### PROVIDED RECORDS
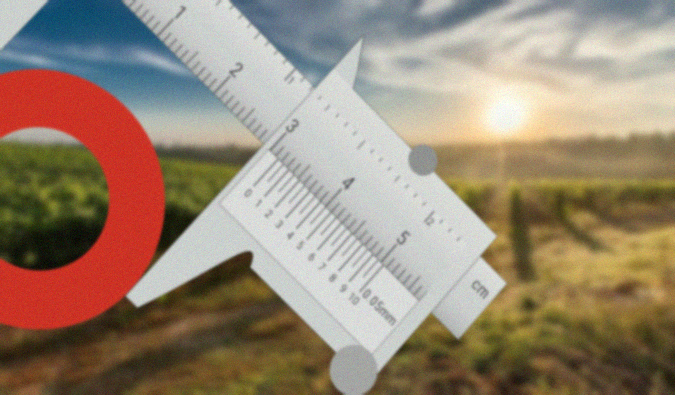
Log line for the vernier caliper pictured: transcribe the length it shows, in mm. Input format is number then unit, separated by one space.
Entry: 31.5 mm
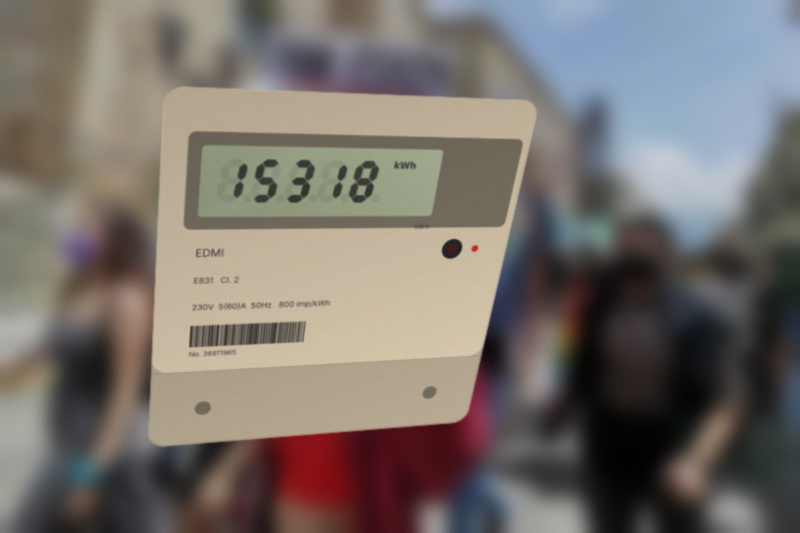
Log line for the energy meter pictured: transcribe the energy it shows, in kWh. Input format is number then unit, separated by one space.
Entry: 15318 kWh
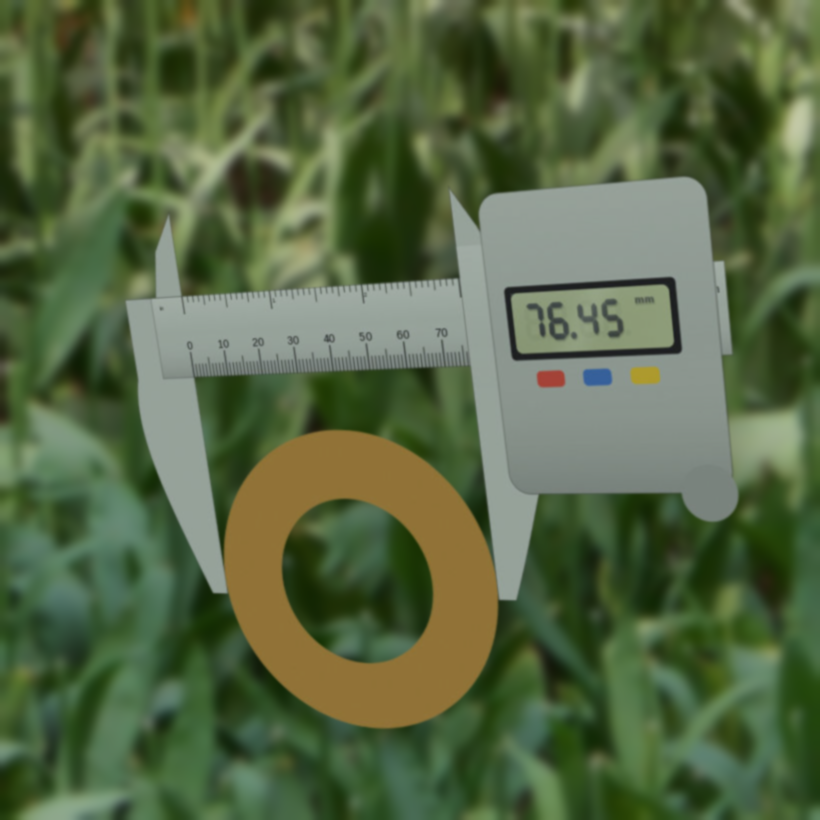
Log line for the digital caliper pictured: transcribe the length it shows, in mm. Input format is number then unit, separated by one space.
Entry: 76.45 mm
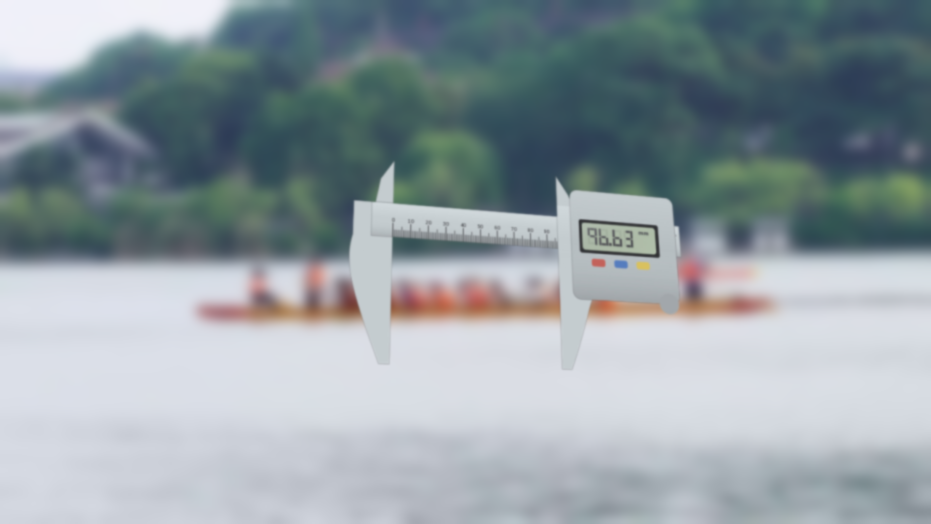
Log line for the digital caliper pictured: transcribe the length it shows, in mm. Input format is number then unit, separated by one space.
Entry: 96.63 mm
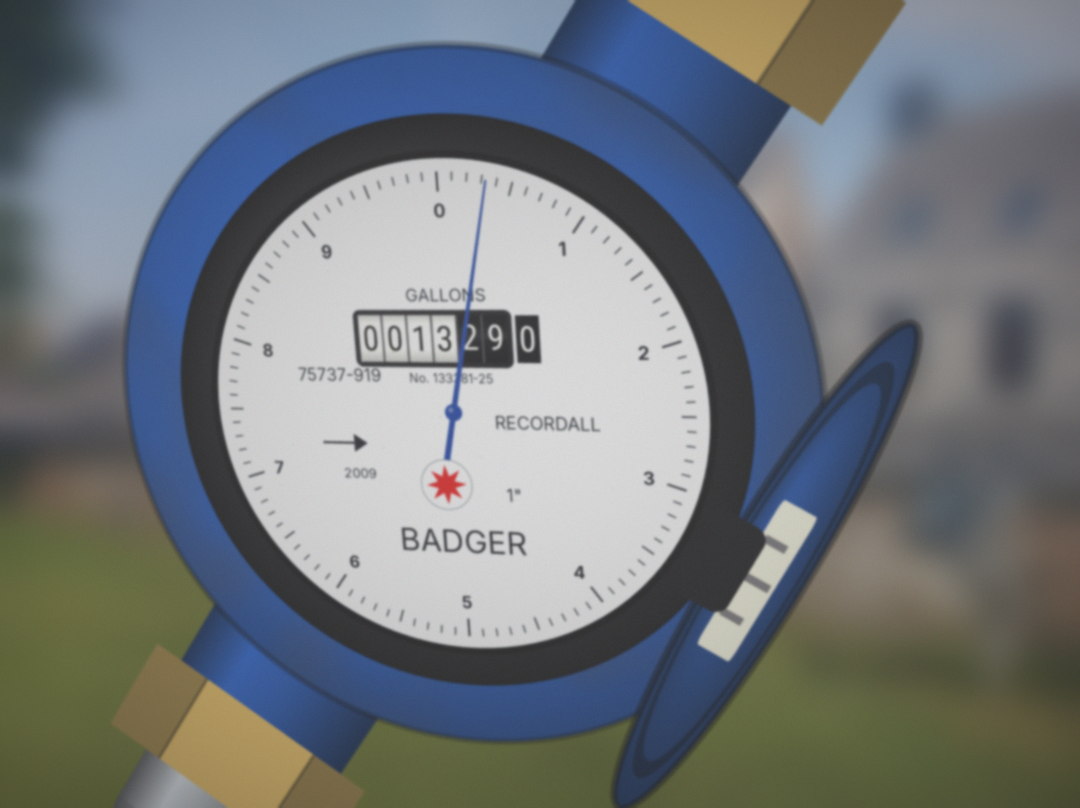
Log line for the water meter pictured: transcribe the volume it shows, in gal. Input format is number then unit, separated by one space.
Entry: 13290.3 gal
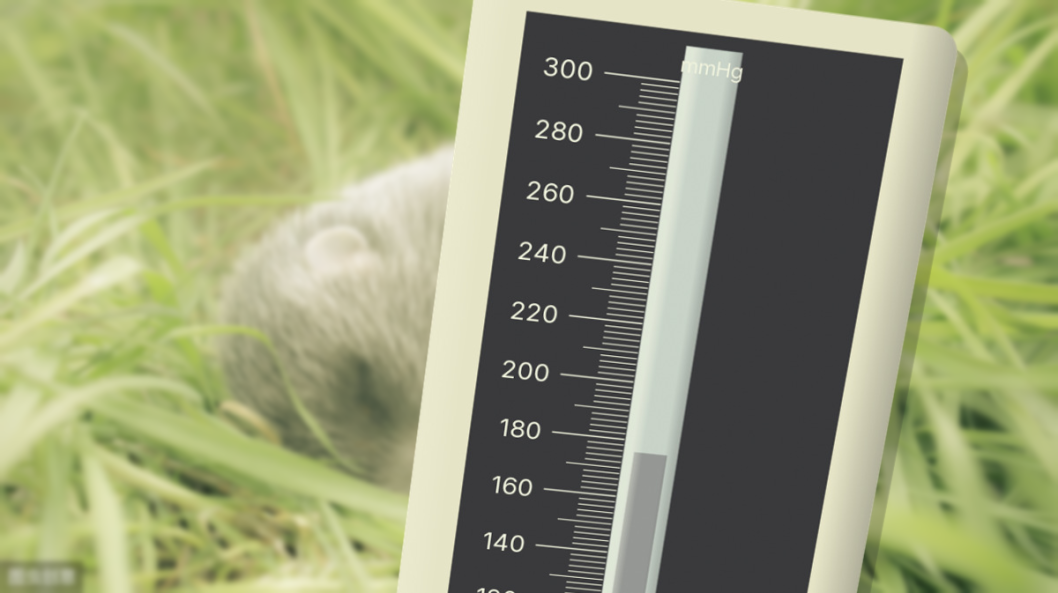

### TO DO
Display every line of the listing above that contains the word "pictured".

### OUTPUT BELOW
Log line for the vernier caliper pictured: transcribe the length it shows, in mm. Input format is number then unit, separated by one space.
Log line for the energy meter pictured: transcribe the energy it shows, in kWh. Input format is number then unit, separated by one space.
Log line for the digital caliper pictured: transcribe the length it shows, in mm. Input format is number then unit, separated by one space.
Log line for the digital caliper pictured: transcribe the length it shows, in mm. Input format is number then unit, separated by one space.
Log line for the water meter pictured: transcribe the volume it shows, in gal. Input format is number then unit, separated by one space.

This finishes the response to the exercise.